Venlafaxine and clonidine both outperformed placebo in controlling hot flashes among women with breast cancer in a study published online Sept. 12 in the Journal of Clinical Oncology.
Effective treatments for hot flashes may improve these patients’ ability to continue their anticancer therapies, said Dr. Annelies H. Boekhout of The Netherlands Cancer Institute, Amsterdam, and her associates.
The SSNRI venlafaxine (Effexor) and the antihypertensive clonidine "both are often prescribed treatments and are recommended in clinical guidelines in the management of hot flashes. However, a three-arm trial comparing clonidine, venlafaxine, and placebo in patients with breast cancer has not been conducted" until now, they noted.
In their double-blind study at three Dutch hospitals, 102 women with breast cancer who experienced at least two hot flashes per day were stratified by age, duration of symptoms, concurrent endocrine therapy, and previous chemotherapy, and randomly assigned to receive 75 mg venlafaxine (41 patients), 0.1 mg clonidine (41 patients), or matching placebo (20 patients) daily for 12 weeks.
The women completed daily diaries recording the frequency and severity of hot flashes. They also reported every week on adverse events such as reduced appetite, nausea, sleepiness, dizziness, fatigue, dry mouth, and constipation. They recorded their sleep quality, anxiety, depression, and sexual function at 4 weeks and at the conclusion of treatment.

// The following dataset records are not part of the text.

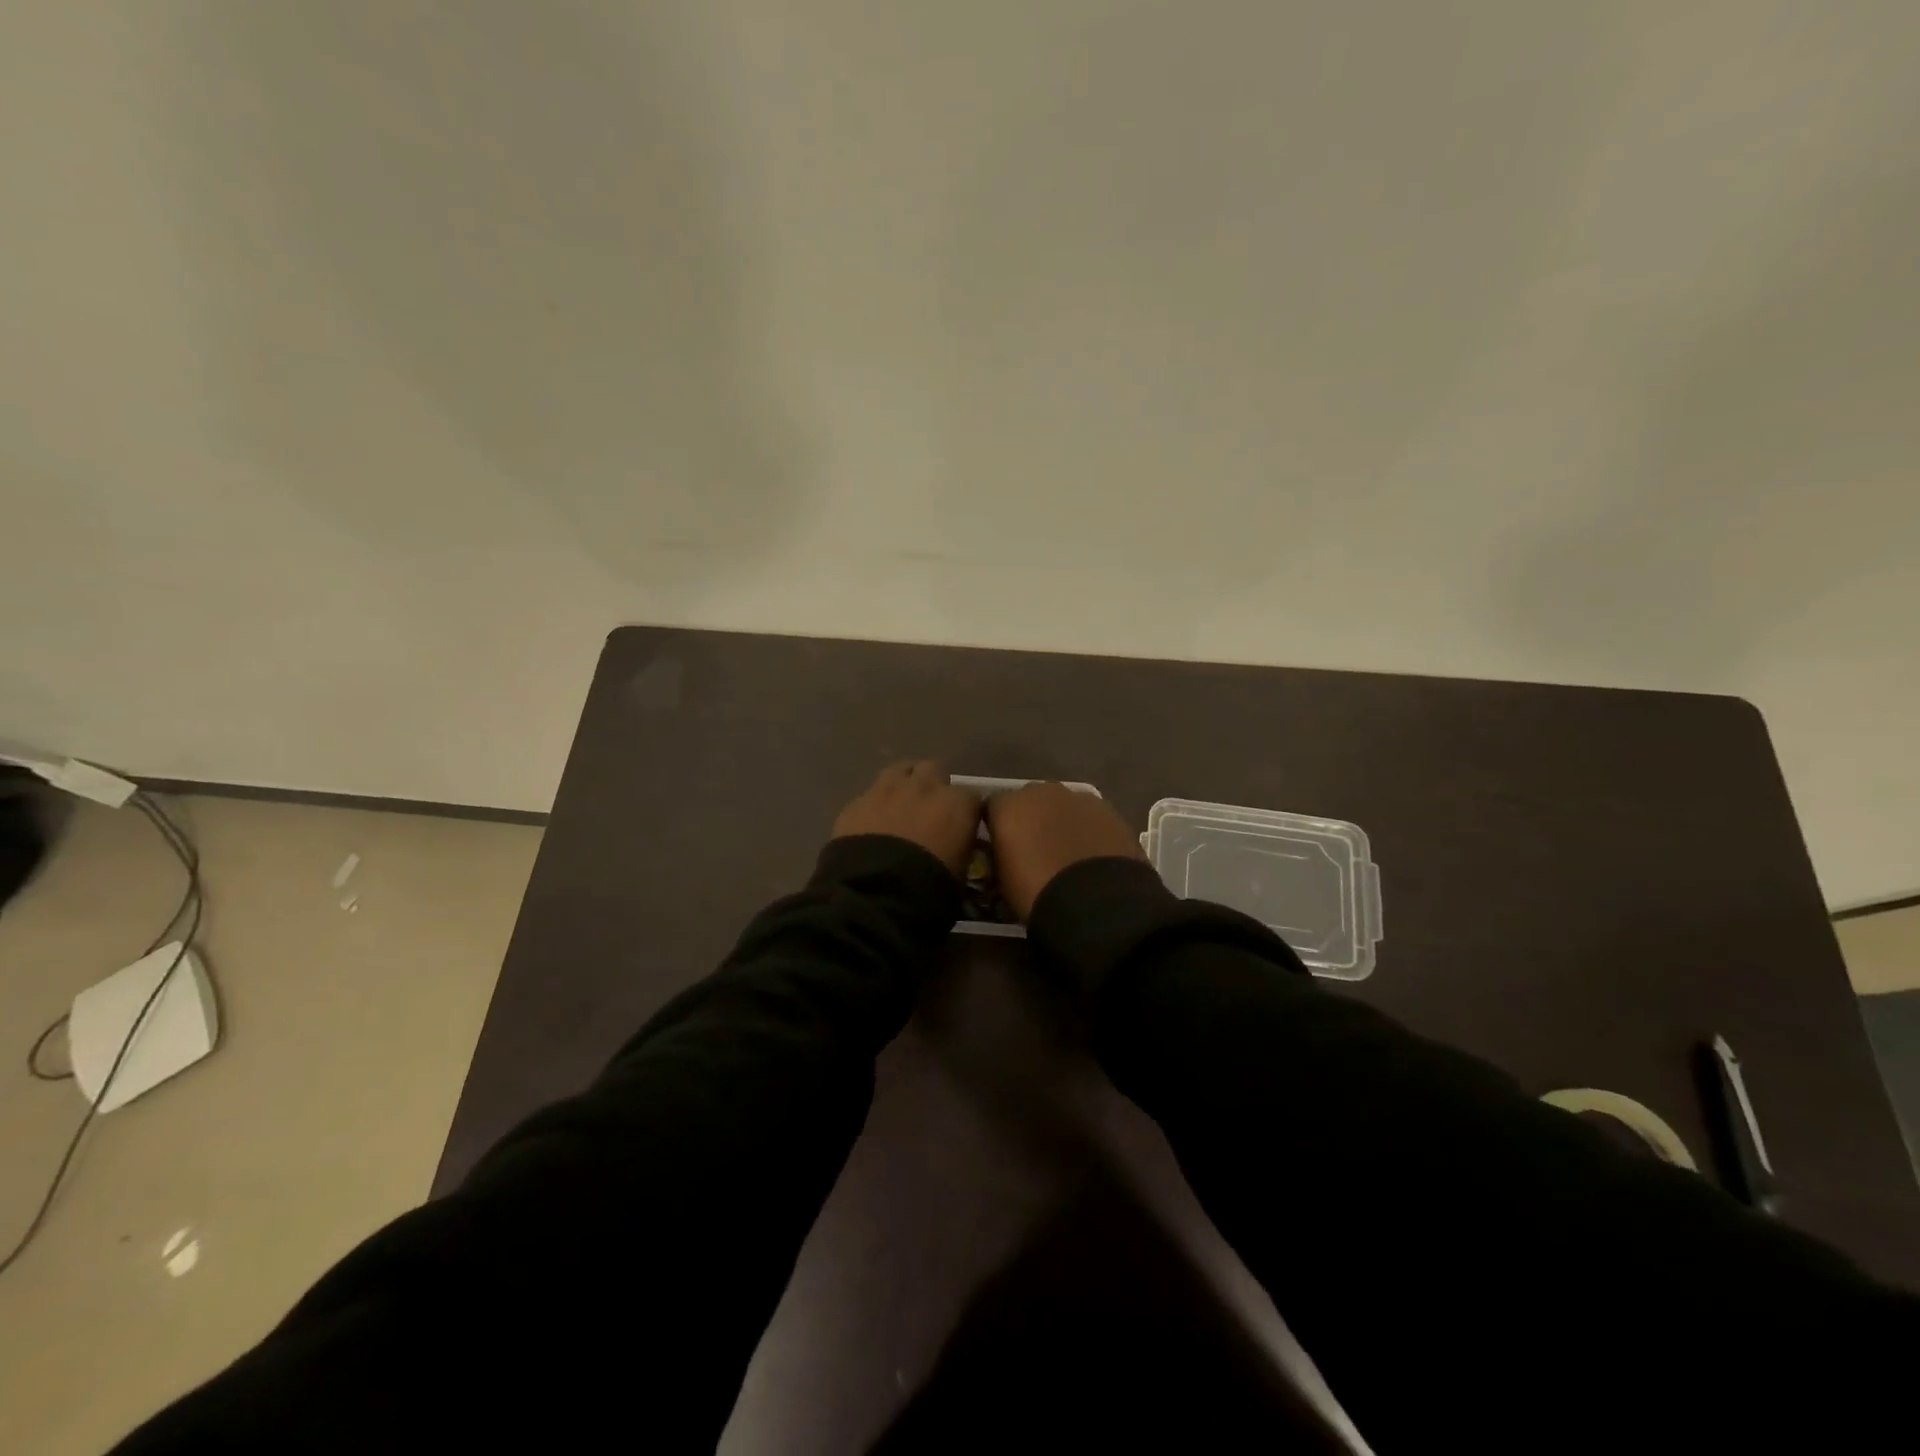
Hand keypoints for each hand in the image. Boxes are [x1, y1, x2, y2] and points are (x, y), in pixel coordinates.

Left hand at [832, 761, 982, 877]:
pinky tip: (872, 824)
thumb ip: (963, 851)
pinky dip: (875, 805)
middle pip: (934, 770)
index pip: (972, 797)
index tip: (963, 827)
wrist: (874, 894)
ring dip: (904, 784)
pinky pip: (871, 794)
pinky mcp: (857, 802)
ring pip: (900, 771)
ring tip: (901, 807)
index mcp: (957, 804)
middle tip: (930, 811)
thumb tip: (959, 849)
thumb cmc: (929, 888)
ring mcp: (887, 789)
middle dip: (933, 786)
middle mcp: (925, 786)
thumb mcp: (961, 874)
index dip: (967, 812)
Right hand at [985, 782, 1145, 920]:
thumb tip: (1007, 850)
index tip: (1001, 846)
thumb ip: (1001, 853)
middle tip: (1036, 848)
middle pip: (1030, 800)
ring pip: (1063, 805)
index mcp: (1008, 806)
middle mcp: (1040, 792)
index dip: (998, 825)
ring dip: (1062, 821)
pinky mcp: (1108, 810)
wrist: (1093, 902)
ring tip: (1068, 854)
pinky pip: (1090, 816)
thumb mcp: (1002, 877)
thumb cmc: (1035, 892)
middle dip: (1031, 818)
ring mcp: (1077, 798)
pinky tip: (1092, 855)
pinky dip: (1088, 830)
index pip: (993, 806)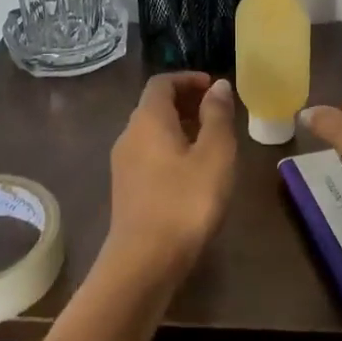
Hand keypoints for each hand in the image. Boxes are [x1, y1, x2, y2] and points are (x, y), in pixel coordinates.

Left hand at [106, 72, 237, 279]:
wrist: (144, 261)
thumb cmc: (185, 201)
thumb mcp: (214, 155)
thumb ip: (217, 116)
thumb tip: (217, 86)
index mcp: (148, 119)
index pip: (162, 83)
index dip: (188, 79)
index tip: (214, 88)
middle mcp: (129, 134)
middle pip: (155, 105)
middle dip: (186, 101)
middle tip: (218, 112)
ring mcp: (123, 163)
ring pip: (152, 131)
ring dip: (179, 126)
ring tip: (211, 141)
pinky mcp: (126, 188)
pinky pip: (149, 153)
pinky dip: (171, 148)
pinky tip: (193, 170)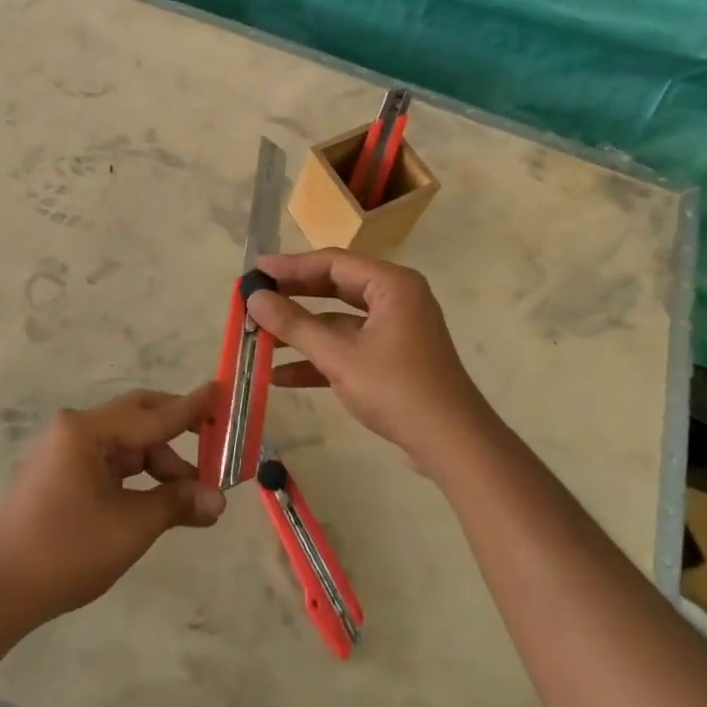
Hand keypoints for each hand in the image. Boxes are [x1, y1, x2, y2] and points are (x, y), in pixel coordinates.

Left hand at [0, 386, 225, 621]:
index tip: (223, 394)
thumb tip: (218, 501)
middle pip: (138, 419)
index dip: (192, 409)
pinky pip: (110, 463)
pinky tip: (157, 500)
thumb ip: (177, 503)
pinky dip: (137, 477)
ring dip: (160, 464)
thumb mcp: (131, 526)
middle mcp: (75, 430)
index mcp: (88, 431)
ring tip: (191, 498)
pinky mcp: (60, 474)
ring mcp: (65, 451)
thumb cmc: (66, 550)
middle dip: (178, 434)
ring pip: (126, 444)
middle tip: (216, 446)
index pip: (154, 414)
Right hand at [246, 249, 497, 474]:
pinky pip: (348, 347)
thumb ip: (294, 325)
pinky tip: (280, 376)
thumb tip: (254, 298)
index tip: (255, 272)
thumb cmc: (397, 389)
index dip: (290, 266)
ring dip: (301, 332)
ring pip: (337, 321)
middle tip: (254, 299)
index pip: (332, 262)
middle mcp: (395, 299)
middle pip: (334, 287)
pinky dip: (318, 358)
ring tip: (259, 338)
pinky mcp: (391, 359)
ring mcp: (394, 331)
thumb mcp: (339, 356)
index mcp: (391, 285)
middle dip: (292, 297)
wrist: (451, 444)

A total of 22 subjects (22%) either dropped out of the study or were lost to follow-up. Two patients (5%) in the venlafaxine group and six (15%) in the clonidine group cited adverse effects such as somnolence, dizziness, and dry mouth as their reason for discontinuing. Another 9% of patients discontinued because of noncompliance, which "had some effect on the observed differences between treatments in this study."
Among the 35 women assigned to venlafaxine who completed the trial, there was a 42% decline in hot flashes during weeks 1-4, compared with the placebo group. Over the entire study period, the reduction in hot flashes was 41% with venlafaxine, compared with placebo.
Among the 28 women assigned to clonidine who completed the trial, hot flashes declined by only 26% during weeks 1-4 but then declined another 22% during the remainder of the study, for an overall reduction of approximately 45%.
Thus, both active agents decreased the frequency and severity of hot flashes compared with placebo, with no discernible difference between the two by week 12. "A more rapid reduction of hot flashes suggests that venlafaxine is to be preferred over clonidine," Dr. Boekhout and her colleagues said (J. Clin. Oncol. 2011 Sept. 12 [doi:10.1200/JCO.2010.33.1298]).
They added that it is "advisable to treat patients to manage hot flashes with venlafaxine 37.5 mg daily in the first week and increase the venlafaxine dose to 75 mg if greater efficacy is desired."
A total of 14 patients (34%) in the clonidine group, 23 (56%) in the venlafaxine group, and 4 (20%) in the placebo group said they wished to continue the study treatment at the end of the trial.
Women taking clonidine reported more symptoms of anxiety and women taking venlafaxine reported more symptoms of depression. Sexual function and sleep quality did not differ between the two groups. However, the duration of this study may have been too short to adequately assess these adverse effects, the researchers noted.
No conflicts of interest were reported.